Voici, en effet, ce que nous lisons, en note, au pied de la page 270 de la première édition :

« Frontenac, comme chacun sait, mourut en 1698 et fut enterré dans l’église des Récollets.[2] Lors de l’incendie de cette église, le six septembre 1796, on releva les corps qui y avaient été inhumés. Ceux des personnages importants, entr’autres celui de M. de Frontenac, furent inhumés dans la cathédrale, et, dit-on, sous la chapelle de Notre-Dame-de-Pitié. Les cerceuils en plomb qui, paraît-il, étaient placés sur des barres de fer dans l’église des Récollets, avaient été en partie fondus par le feu. On retrouva dans celui de M. de Frontenac une petite boîte en plomb qui contenait le cœur de l’ancien gouverneur. D’après une tradition, conservée par le Frère Louis, récollet, le cœur du comte de Frontenac fut envoyé, après sa mort, à sa veuve. Mais l’altière comtesse ne voulut pas le recevoir, disant : qu’elle ne voulait pas d’un cœur mort qui, vivant, ne lui avait pas appartenu. La boîte qui le renfermait fut renvoyée au Canada et replacée dans le cercueil du comte où on la retrouva après l’incendie. »[3]

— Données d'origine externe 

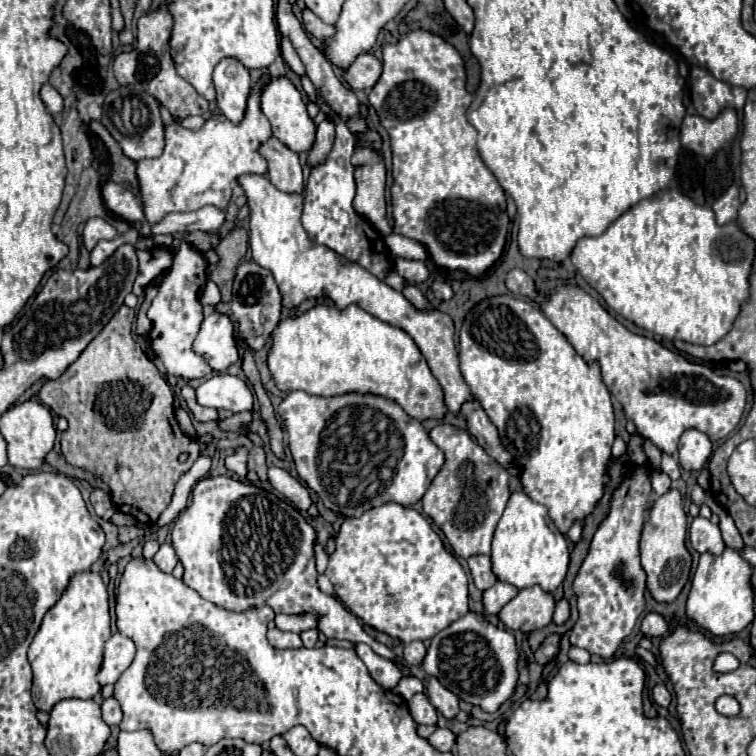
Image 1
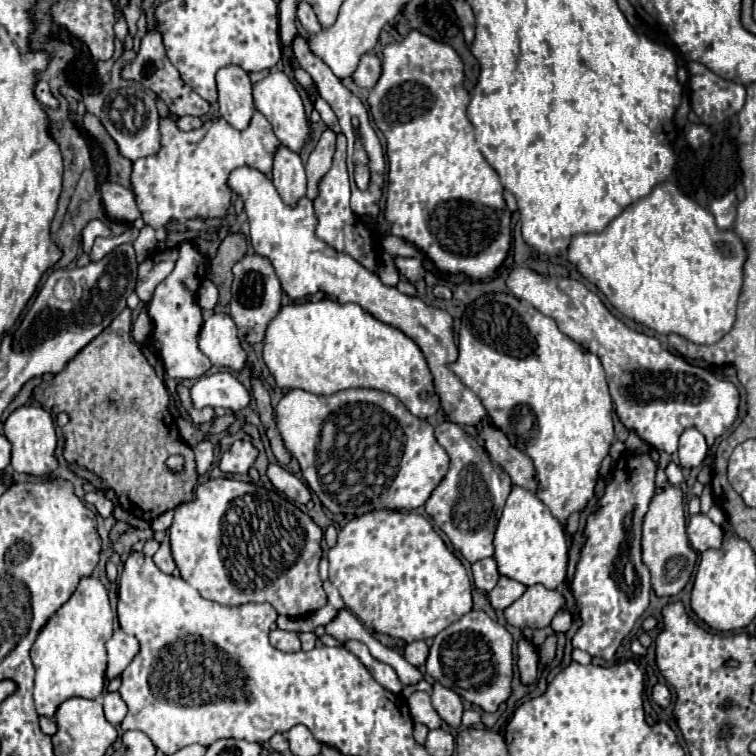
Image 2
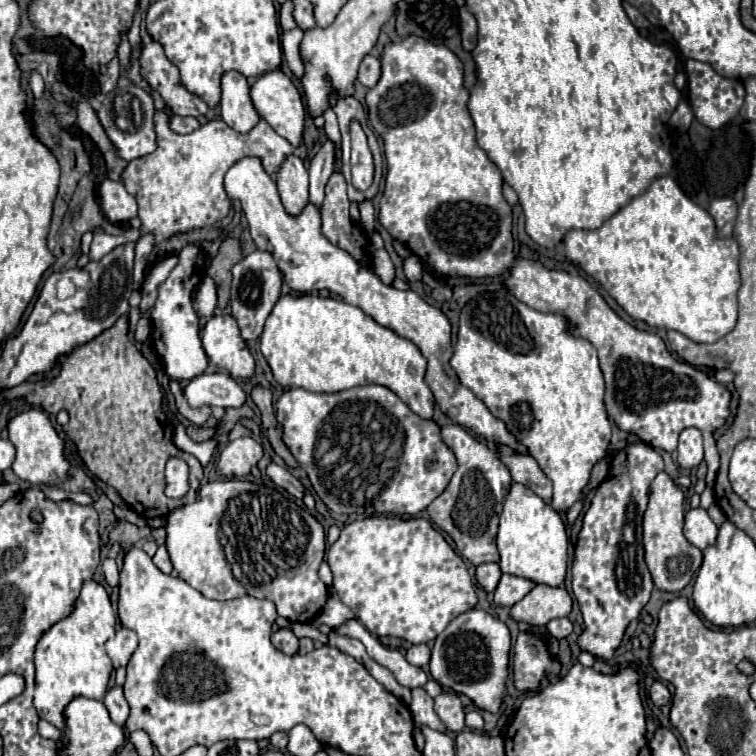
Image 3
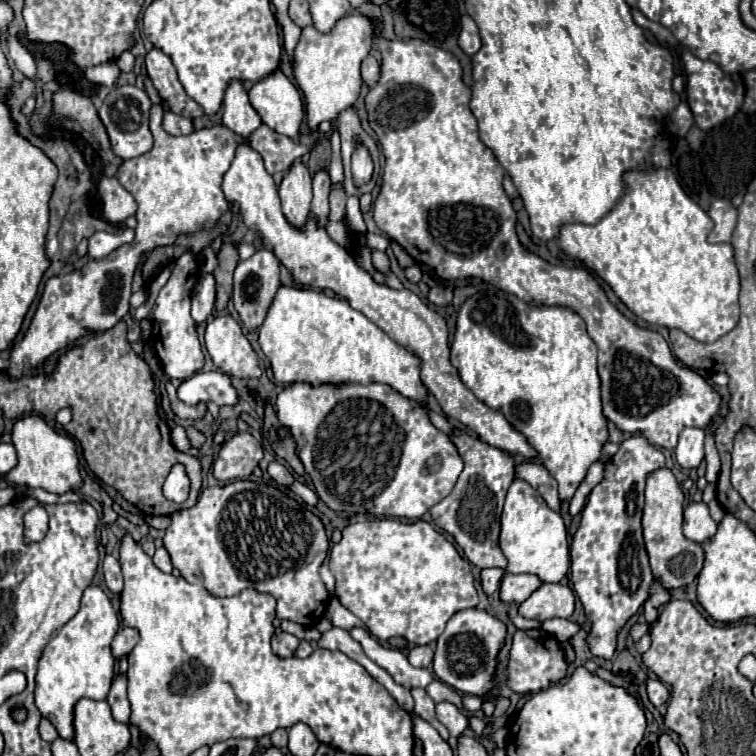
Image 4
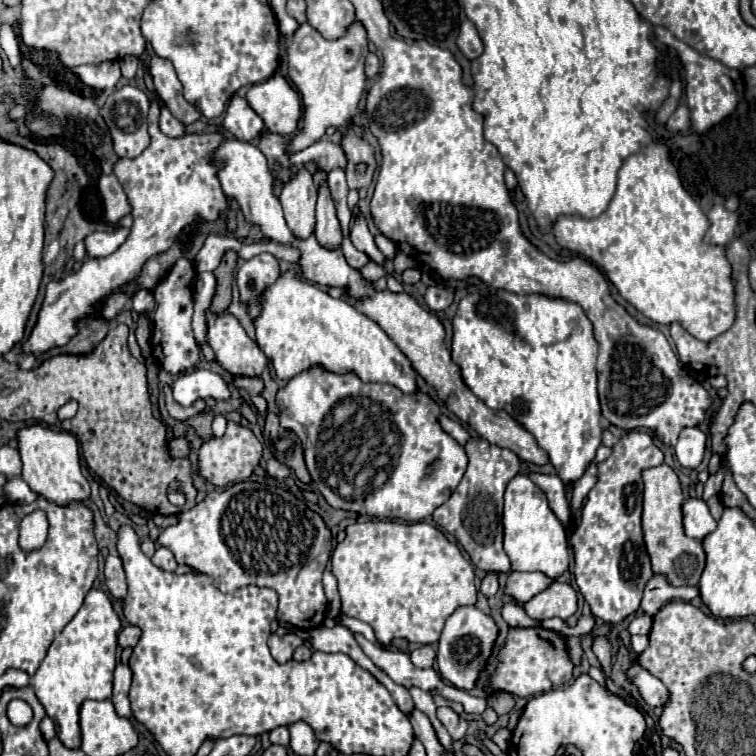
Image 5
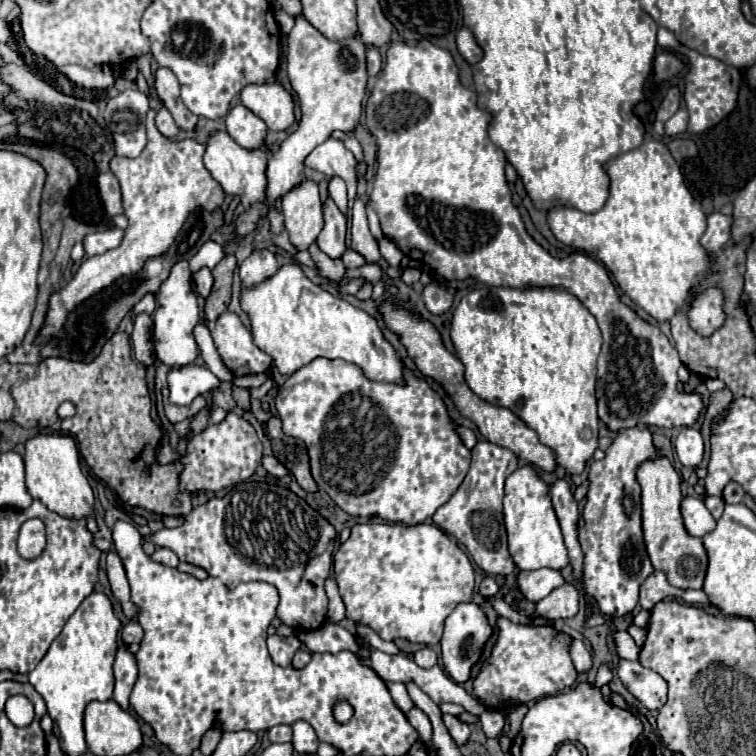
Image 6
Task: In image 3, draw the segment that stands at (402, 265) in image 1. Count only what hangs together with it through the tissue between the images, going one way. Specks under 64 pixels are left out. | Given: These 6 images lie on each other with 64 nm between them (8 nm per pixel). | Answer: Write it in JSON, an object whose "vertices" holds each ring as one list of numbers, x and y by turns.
{"vertices":[[416,254,404,258,402,264,404,264,404,276,408,278,408,282,418,282,422,278,422,262]]}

  1. Il convient de remarquer aussi que nos grands auteurs, les trois historiens canadiens-français Garneau, Ferland, Laverdière, l’ignorent absolument.
  2. Une clause du testament de Frontenac ordonnait expressément qu’il fût enterré dans l’église des Récollets. Le gouverneur avait toujours été leur syndic apostolique au Canada.
    Les Récollets ont joui de la faveur constante des Frontenacs. La bienveillance envers cet ordre religieux était chez eux une tradition de famille. Nous savons, par M. Pierre Margry, que l’établissement des Récollets à Saint-Germin-en-Laye était l’œuvre d’Henri de Buade, comte de Frontenac, père du gouverneur du Canada.